Collect every line of the records below that contains the word "tissue".

** PROVIDED RECORDS follows **

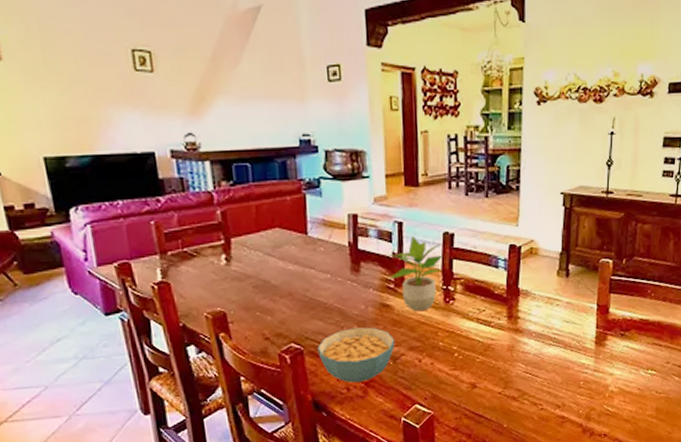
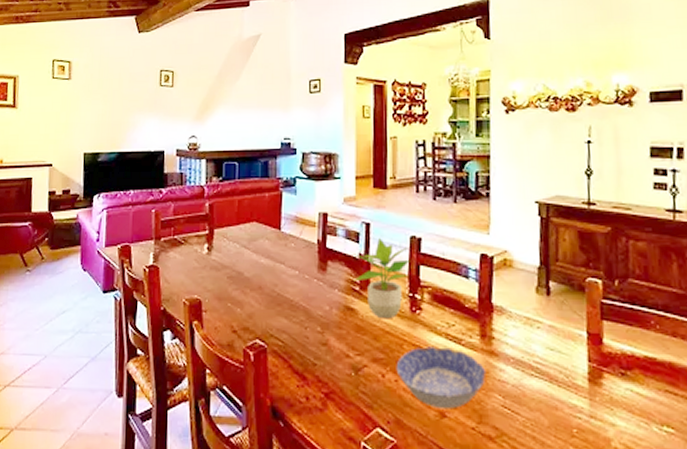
cereal bowl: present [317,327,395,383] -> none [280,330,358,392]
bowl: none [431,330,512,382] -> present [396,346,487,410]

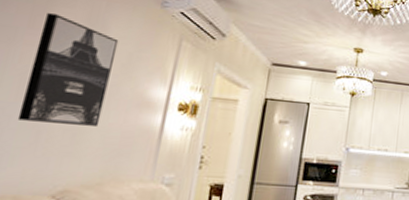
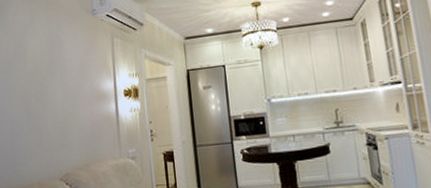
wall art: present [17,13,119,126] -> none [23,42,76,127]

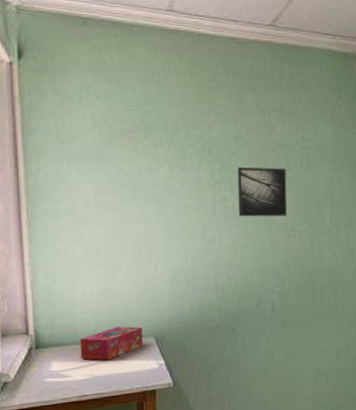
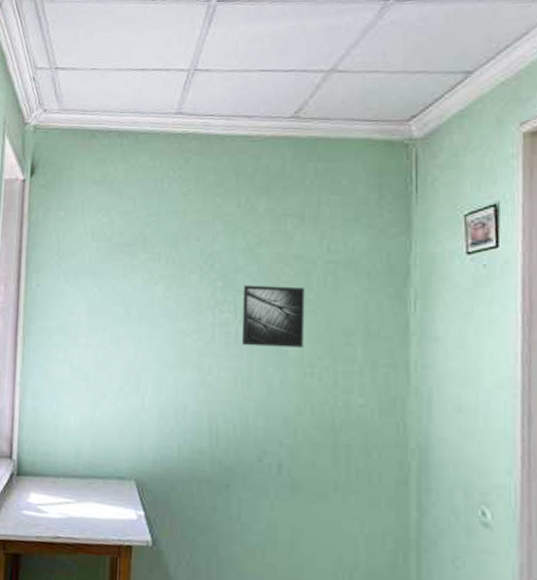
tissue box: present [80,326,143,361] -> none [58,463,123,501]

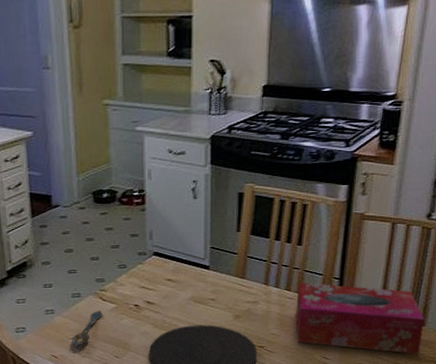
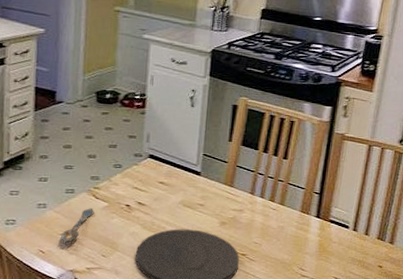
tissue box: present [296,283,424,355] -> none [277,195,393,271]

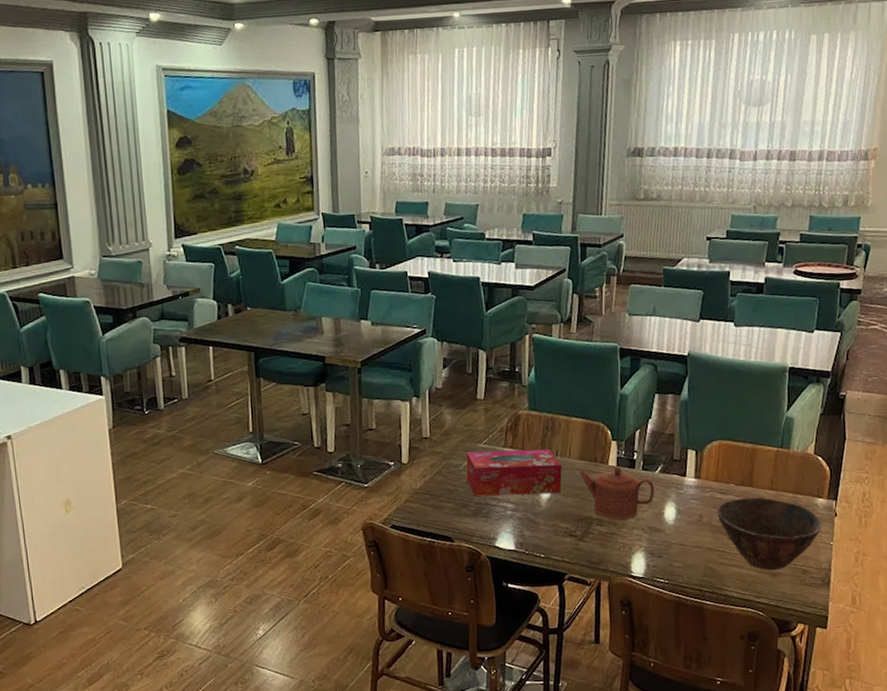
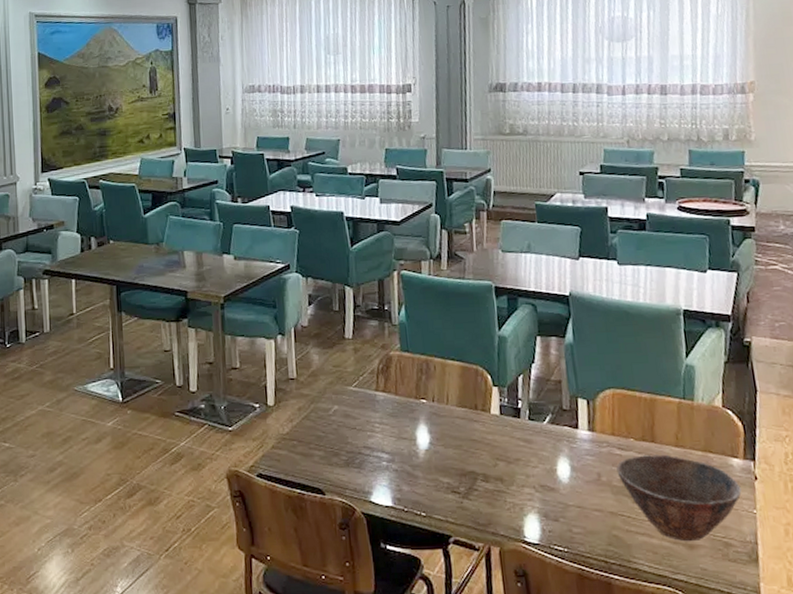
tissue box: present [466,449,562,497] -> none [336,394,441,445]
teapot: present [579,466,654,520] -> none [459,415,545,476]

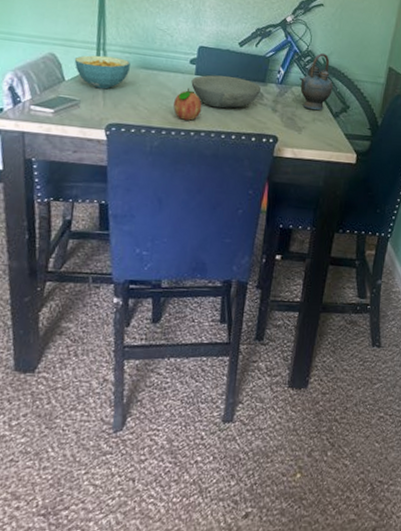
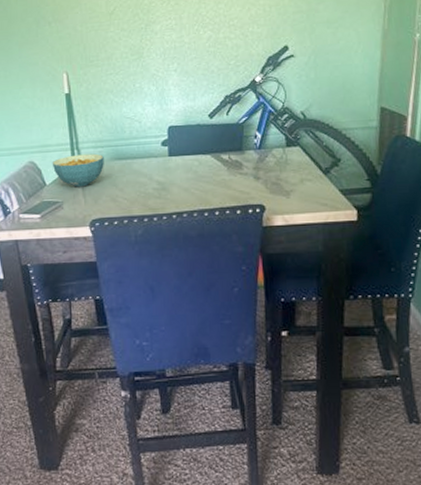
fruit: present [173,87,202,121] -> none [152,170,181,204]
bowl: present [191,75,262,109] -> none [166,150,240,186]
teapot: present [300,52,333,111] -> none [279,106,318,171]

** End of PROVIDED RECORDS **

EXERCISE SOLUTION ::
tissue box: present [80,326,143,361] -> none [58,463,123,501]
tissue box: present [296,283,424,355] -> none [277,195,393,271]
tissue box: present [466,449,562,497] -> none [336,394,441,445]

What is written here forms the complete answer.